WORK INSTRUCTIONS: Look through the listing underneath for "lines", and copy every line that has it.

SUPPLIED RECORDS:
______
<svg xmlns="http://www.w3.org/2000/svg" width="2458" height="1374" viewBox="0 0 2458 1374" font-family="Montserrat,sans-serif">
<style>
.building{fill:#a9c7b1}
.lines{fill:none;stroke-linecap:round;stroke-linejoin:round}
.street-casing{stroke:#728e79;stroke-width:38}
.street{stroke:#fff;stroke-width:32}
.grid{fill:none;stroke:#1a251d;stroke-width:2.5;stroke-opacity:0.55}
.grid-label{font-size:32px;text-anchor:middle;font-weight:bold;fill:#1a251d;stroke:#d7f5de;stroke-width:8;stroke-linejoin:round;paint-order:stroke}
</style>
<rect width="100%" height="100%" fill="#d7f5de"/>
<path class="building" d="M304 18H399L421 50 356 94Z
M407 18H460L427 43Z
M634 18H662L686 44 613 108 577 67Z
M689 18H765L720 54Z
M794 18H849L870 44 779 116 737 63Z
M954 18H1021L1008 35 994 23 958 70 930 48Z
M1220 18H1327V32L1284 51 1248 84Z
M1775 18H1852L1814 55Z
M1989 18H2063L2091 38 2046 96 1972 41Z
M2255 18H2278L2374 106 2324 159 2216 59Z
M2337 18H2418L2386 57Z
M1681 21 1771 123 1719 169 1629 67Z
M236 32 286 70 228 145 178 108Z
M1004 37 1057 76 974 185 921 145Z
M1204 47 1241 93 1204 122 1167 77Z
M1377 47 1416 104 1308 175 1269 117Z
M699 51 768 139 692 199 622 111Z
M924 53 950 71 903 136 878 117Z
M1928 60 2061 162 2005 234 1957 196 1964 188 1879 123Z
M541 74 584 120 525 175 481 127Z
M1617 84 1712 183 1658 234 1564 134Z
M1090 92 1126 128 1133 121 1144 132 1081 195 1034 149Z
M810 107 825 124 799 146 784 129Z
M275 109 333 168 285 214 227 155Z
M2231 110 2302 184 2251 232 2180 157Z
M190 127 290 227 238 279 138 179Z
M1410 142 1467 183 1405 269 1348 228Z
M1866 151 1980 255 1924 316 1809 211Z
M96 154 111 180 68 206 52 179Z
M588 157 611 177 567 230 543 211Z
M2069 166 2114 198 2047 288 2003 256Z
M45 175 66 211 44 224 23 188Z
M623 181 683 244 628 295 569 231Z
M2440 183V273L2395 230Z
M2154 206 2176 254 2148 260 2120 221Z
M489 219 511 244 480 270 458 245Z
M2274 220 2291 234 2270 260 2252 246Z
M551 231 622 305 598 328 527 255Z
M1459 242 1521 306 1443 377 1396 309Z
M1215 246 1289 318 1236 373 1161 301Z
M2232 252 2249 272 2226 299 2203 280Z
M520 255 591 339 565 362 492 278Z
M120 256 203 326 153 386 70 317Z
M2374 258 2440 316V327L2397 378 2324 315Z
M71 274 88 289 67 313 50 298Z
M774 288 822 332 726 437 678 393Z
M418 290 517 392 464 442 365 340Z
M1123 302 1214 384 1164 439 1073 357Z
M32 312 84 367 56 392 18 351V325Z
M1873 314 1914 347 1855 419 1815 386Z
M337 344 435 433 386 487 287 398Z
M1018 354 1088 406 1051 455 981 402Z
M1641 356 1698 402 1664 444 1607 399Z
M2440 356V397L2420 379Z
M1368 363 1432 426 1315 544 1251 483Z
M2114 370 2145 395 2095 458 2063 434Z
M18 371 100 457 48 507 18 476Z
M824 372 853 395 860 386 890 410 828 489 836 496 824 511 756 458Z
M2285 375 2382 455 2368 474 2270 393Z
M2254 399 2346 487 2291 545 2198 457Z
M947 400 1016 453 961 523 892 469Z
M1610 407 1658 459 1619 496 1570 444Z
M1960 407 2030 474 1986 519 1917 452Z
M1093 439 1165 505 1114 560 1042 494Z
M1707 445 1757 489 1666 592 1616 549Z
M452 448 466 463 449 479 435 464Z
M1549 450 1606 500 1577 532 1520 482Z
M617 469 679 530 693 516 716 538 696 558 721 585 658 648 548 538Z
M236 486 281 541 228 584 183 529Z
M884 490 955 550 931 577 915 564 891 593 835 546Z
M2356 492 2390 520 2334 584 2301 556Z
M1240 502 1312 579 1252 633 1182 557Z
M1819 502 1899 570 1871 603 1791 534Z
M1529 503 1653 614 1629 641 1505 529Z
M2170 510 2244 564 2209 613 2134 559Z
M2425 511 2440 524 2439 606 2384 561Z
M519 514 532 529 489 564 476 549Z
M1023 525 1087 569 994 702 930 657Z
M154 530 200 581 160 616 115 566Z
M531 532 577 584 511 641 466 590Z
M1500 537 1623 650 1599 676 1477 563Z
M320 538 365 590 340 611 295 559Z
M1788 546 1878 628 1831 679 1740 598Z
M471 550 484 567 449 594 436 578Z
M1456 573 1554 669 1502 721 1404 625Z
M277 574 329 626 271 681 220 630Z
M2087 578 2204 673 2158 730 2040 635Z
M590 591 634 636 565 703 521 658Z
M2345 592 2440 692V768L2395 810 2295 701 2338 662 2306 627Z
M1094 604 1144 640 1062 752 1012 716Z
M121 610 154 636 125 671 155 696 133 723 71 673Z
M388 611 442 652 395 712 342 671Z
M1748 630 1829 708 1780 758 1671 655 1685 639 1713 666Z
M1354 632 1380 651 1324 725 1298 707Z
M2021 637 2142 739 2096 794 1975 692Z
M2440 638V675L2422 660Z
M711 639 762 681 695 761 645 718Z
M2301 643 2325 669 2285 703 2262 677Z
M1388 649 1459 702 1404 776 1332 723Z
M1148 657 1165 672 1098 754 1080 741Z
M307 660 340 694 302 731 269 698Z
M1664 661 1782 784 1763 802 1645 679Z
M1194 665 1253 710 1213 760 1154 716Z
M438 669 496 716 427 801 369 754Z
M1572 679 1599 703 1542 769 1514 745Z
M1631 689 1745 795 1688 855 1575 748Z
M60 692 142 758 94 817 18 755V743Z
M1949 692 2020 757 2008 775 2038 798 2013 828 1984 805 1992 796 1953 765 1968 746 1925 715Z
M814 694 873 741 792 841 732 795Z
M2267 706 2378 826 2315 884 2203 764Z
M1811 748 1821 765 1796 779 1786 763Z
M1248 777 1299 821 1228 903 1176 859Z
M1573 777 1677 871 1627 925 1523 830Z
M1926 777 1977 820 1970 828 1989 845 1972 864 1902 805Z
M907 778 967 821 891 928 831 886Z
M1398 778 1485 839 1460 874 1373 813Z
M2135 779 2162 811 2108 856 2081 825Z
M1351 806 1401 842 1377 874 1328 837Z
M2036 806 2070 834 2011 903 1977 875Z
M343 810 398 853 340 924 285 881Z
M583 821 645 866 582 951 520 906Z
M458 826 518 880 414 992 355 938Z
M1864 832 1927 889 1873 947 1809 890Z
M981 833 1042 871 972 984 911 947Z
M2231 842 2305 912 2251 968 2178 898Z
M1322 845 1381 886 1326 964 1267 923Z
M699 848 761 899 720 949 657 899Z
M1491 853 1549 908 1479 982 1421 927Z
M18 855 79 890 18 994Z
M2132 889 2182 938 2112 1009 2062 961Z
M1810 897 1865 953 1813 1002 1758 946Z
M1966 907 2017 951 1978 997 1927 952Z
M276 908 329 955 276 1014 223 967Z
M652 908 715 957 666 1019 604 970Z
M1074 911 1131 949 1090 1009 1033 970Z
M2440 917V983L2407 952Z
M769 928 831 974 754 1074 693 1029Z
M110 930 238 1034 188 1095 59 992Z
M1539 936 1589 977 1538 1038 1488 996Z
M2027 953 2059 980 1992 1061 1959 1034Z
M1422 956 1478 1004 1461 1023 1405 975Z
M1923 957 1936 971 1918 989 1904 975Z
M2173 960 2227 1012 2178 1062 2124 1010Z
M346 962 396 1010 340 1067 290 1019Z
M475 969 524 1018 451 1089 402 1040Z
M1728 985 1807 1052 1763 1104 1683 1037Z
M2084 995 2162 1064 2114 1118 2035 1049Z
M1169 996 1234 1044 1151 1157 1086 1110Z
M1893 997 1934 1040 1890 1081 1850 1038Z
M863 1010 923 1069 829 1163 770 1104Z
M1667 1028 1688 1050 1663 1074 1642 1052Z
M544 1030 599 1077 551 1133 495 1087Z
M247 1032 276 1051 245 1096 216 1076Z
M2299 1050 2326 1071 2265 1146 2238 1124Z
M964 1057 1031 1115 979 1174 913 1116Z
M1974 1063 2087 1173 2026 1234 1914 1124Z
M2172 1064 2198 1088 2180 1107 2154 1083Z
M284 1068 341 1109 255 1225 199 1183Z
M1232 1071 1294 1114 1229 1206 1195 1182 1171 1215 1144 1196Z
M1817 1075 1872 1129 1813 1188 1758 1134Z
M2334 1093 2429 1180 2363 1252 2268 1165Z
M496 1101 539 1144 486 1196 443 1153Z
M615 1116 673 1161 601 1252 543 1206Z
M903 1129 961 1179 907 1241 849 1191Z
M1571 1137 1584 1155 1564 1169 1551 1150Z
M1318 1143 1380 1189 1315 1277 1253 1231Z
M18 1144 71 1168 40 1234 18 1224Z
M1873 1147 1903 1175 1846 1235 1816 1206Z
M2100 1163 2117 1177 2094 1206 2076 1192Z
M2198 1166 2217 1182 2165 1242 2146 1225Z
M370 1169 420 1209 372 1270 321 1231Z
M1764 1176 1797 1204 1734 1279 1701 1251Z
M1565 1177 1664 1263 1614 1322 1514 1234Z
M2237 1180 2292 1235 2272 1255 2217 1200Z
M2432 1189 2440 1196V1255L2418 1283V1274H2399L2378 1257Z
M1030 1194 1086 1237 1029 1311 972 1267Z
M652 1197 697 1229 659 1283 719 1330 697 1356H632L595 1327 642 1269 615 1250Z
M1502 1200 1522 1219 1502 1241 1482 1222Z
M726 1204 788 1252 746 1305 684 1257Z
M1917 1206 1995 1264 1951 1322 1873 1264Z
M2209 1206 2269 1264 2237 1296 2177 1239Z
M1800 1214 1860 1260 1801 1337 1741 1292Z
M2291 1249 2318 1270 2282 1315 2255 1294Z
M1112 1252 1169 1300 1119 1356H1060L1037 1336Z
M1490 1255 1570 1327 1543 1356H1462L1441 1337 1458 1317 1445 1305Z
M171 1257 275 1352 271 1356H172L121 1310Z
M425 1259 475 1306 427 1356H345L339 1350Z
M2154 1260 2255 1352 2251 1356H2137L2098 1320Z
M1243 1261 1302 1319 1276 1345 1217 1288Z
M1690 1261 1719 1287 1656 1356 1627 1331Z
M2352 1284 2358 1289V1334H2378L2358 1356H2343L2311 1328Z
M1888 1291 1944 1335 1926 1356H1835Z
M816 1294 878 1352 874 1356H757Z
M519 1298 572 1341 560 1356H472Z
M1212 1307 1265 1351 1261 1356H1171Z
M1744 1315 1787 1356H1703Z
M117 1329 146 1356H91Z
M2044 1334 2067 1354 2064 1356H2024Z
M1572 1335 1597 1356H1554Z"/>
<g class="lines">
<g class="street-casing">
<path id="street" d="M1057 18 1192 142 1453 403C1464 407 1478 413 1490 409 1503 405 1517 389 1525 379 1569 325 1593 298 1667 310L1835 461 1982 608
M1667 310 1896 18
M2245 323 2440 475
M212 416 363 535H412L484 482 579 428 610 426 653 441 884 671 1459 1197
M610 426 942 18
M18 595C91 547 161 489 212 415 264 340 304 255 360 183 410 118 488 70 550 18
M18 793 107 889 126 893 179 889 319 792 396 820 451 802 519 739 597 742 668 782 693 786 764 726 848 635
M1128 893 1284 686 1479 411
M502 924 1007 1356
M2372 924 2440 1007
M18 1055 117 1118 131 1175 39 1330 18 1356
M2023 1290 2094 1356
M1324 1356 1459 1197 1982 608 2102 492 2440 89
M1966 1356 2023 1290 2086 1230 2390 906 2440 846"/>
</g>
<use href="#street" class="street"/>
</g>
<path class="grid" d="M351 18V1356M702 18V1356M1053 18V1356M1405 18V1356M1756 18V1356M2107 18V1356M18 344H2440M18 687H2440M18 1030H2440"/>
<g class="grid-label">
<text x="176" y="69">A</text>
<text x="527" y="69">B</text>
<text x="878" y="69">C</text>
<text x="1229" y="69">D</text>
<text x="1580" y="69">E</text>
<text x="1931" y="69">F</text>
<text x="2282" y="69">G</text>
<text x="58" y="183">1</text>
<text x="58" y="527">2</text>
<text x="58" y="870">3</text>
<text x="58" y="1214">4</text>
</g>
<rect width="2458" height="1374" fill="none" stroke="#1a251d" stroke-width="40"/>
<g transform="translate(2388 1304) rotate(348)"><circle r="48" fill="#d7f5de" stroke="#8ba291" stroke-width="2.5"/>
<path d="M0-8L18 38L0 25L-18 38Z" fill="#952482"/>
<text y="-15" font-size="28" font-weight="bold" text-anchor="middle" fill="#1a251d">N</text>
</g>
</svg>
______
WRITTEN RESPONSE:
.lines{fill:none;stroke-linecap:round;stroke-linejoin:round}
<g class="lines">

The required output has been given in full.